KARLSRUHE, Germany (Reuters) – Germany’s constitutional court on Tuesday ordered a partial repeat of the 2021 federal election in Berlin in a ruling that could slightly impact the composition of parliament but is not expected to affect the ruling coalition’s majority.
The court ordered new elections in 455 – or a fifth – of Berlin’s 2256 electoral districts due to irregularities. Parliament had already ordered a repeat in 431 districts but the opposition conservatives wanted a much broader repeat, prompting them to lodge a complaint at the court.

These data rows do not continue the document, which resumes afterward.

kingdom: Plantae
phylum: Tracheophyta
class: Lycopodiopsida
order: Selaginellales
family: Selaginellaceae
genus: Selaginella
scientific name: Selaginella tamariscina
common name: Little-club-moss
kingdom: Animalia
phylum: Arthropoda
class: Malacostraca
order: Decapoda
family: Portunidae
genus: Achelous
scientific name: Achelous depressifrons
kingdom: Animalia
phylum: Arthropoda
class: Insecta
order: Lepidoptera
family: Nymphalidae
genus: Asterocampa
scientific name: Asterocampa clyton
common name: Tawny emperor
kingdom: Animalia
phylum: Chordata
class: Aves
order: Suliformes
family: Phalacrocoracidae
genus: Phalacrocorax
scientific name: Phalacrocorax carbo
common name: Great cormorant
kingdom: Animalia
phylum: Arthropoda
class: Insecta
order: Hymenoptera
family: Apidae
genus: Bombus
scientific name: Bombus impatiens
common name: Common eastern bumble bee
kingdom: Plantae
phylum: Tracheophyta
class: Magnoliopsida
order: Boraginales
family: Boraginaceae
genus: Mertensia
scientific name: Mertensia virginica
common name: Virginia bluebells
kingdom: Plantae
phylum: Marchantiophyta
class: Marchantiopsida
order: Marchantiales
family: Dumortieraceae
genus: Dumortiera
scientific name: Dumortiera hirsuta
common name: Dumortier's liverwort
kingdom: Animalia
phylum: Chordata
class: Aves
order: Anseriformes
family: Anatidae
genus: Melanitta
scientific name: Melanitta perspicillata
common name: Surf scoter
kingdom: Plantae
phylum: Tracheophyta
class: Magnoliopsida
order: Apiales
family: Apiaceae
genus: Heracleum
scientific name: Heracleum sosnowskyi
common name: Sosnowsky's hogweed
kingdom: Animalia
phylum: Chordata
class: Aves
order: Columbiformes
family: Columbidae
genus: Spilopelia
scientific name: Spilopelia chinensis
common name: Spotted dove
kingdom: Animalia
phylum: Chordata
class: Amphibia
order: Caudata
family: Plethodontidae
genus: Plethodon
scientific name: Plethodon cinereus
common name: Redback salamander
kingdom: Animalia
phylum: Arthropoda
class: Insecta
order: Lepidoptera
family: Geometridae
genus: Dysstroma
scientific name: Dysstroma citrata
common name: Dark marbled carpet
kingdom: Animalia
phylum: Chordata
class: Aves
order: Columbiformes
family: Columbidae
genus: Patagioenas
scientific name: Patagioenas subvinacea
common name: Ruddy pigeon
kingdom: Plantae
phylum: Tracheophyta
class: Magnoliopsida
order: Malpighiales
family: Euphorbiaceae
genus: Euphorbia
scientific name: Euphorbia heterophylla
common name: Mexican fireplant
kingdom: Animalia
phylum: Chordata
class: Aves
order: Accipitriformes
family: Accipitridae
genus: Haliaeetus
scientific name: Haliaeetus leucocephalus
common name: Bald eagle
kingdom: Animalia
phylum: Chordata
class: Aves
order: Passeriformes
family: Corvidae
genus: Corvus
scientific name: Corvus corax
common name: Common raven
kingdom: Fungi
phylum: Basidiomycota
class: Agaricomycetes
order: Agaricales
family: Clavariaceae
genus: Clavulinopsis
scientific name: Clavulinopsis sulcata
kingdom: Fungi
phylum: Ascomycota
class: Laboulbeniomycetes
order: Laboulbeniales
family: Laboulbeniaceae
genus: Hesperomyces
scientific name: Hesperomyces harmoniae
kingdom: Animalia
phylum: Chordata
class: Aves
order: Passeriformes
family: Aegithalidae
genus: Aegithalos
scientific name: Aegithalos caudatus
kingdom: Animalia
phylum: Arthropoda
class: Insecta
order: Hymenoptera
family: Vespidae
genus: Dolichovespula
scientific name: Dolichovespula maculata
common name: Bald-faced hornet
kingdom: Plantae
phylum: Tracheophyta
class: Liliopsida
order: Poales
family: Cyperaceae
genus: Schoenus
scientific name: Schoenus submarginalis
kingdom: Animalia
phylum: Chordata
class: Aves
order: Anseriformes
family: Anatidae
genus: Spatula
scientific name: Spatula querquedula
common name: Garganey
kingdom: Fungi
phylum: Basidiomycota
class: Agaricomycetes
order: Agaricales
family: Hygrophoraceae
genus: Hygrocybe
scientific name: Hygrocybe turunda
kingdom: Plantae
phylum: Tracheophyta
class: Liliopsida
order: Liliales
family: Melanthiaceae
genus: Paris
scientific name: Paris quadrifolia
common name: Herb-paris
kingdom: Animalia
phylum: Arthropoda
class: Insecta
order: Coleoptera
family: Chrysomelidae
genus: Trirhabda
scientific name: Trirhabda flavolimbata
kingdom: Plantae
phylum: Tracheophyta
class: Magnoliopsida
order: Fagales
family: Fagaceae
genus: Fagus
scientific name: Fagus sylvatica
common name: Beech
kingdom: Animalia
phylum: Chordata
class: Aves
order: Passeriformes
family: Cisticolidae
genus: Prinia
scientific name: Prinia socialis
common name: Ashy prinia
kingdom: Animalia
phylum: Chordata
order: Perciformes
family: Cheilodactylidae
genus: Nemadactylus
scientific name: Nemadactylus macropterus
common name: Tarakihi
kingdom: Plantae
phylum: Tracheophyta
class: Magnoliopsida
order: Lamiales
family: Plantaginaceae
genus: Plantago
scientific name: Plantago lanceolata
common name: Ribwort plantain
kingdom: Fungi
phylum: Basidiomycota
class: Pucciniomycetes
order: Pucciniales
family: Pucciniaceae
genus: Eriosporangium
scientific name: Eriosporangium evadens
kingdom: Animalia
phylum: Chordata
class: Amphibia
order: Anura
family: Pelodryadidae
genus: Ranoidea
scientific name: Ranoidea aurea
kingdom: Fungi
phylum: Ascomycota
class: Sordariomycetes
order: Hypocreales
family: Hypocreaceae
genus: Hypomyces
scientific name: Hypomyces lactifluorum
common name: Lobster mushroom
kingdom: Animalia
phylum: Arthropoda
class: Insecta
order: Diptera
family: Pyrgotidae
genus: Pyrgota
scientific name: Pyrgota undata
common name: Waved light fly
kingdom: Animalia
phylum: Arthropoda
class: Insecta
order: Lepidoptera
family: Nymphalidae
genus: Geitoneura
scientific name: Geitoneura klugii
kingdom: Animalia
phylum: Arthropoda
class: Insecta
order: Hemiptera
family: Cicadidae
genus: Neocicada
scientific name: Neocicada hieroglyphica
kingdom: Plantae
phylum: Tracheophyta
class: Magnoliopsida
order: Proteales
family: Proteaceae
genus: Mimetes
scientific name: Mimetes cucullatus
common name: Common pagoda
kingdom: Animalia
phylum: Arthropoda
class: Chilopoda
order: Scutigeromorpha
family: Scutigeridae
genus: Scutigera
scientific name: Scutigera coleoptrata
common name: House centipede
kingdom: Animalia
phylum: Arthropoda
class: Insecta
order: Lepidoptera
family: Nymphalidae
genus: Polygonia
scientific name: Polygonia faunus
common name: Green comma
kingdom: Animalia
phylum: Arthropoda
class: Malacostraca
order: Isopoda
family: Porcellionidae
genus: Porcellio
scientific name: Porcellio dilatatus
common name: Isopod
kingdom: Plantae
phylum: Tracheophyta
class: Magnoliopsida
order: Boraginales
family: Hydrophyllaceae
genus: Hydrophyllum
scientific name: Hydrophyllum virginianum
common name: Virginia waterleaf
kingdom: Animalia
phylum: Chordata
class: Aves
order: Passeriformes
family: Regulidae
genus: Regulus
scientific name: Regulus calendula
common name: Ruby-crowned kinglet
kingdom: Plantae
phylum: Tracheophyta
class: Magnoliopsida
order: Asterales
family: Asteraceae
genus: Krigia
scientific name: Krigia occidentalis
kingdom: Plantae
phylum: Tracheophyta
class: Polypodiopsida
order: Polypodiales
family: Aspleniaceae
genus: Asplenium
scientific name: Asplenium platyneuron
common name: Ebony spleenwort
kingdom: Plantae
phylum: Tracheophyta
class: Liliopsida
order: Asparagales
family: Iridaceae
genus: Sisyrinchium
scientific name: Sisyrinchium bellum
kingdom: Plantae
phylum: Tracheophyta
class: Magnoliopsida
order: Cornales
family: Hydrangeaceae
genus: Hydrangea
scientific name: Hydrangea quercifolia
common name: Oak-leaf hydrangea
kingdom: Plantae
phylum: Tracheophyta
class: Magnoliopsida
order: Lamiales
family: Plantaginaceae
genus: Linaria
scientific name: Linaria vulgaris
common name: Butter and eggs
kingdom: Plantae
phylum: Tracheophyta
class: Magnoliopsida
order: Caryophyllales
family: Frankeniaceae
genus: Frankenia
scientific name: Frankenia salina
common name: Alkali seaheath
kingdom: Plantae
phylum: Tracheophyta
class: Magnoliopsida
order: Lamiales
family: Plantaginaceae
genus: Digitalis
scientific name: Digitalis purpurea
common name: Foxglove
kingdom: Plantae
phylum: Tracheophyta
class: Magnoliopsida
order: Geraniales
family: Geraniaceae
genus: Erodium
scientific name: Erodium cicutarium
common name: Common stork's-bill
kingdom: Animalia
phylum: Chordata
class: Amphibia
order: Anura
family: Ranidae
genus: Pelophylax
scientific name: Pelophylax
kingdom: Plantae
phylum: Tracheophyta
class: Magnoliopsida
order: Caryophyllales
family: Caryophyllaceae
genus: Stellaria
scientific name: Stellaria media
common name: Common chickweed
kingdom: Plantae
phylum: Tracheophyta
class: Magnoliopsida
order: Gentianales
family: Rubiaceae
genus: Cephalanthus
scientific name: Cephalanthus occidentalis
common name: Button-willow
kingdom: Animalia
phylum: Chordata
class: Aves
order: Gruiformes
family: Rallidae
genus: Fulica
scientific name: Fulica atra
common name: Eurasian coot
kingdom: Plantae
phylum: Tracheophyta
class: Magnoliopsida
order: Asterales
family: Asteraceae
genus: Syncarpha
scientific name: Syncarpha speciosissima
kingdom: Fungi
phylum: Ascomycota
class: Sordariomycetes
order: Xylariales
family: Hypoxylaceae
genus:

Stefan Marschall, political scientist at the University of Duesseldorf, said the re-run would unlikely impact the majority of Chancellor Olaf Scholz’s three-way coalition of centre-left Social Democrats, Greens and business-friendly Free Democrats as it affected few constituencies.
The far-left Linke party could also breathe a sigh of relief, they said, after fearing for its very existence in the parliament in the eventuality of a major electoral re-run.
The party failed in 2021 to reach the 5% hurdle to enter parliament but was able to enter anyway with 39 seats because it secured three direct mandates, two of which were in Berlin. If it lost either of those, it could also lose its proportional representation seats.
Analysts and the party estimated the ordered partial re-run was not in sufficient districts to affect its mandates.
“The consequences will be very manageable,” said Thorsten Faas, political scientist at Berlin’s Freie Universitaet. “Some mandates will move between parties, but it is virtually excluded that the Linke will lose one of its two Berlin direct mandates.”
The September 2021 elections were beset with problems in the capital Berlin, where a shortage of ballots led to long queues and pauses at polling stations, some of which had to stay open late to allow voting.
The city held three elections that day – federal, regional and local – plus a referendum and a city marathon, which added to the chaos due to road closures. COVID-19 restrictions were also still in place at the time.
The constitutional court’s decision on Tuesday came around a month after another major ruling that overturned the government’s financial plans, contributing to undermining Germany’s reputation as a model of efficiency and law and order.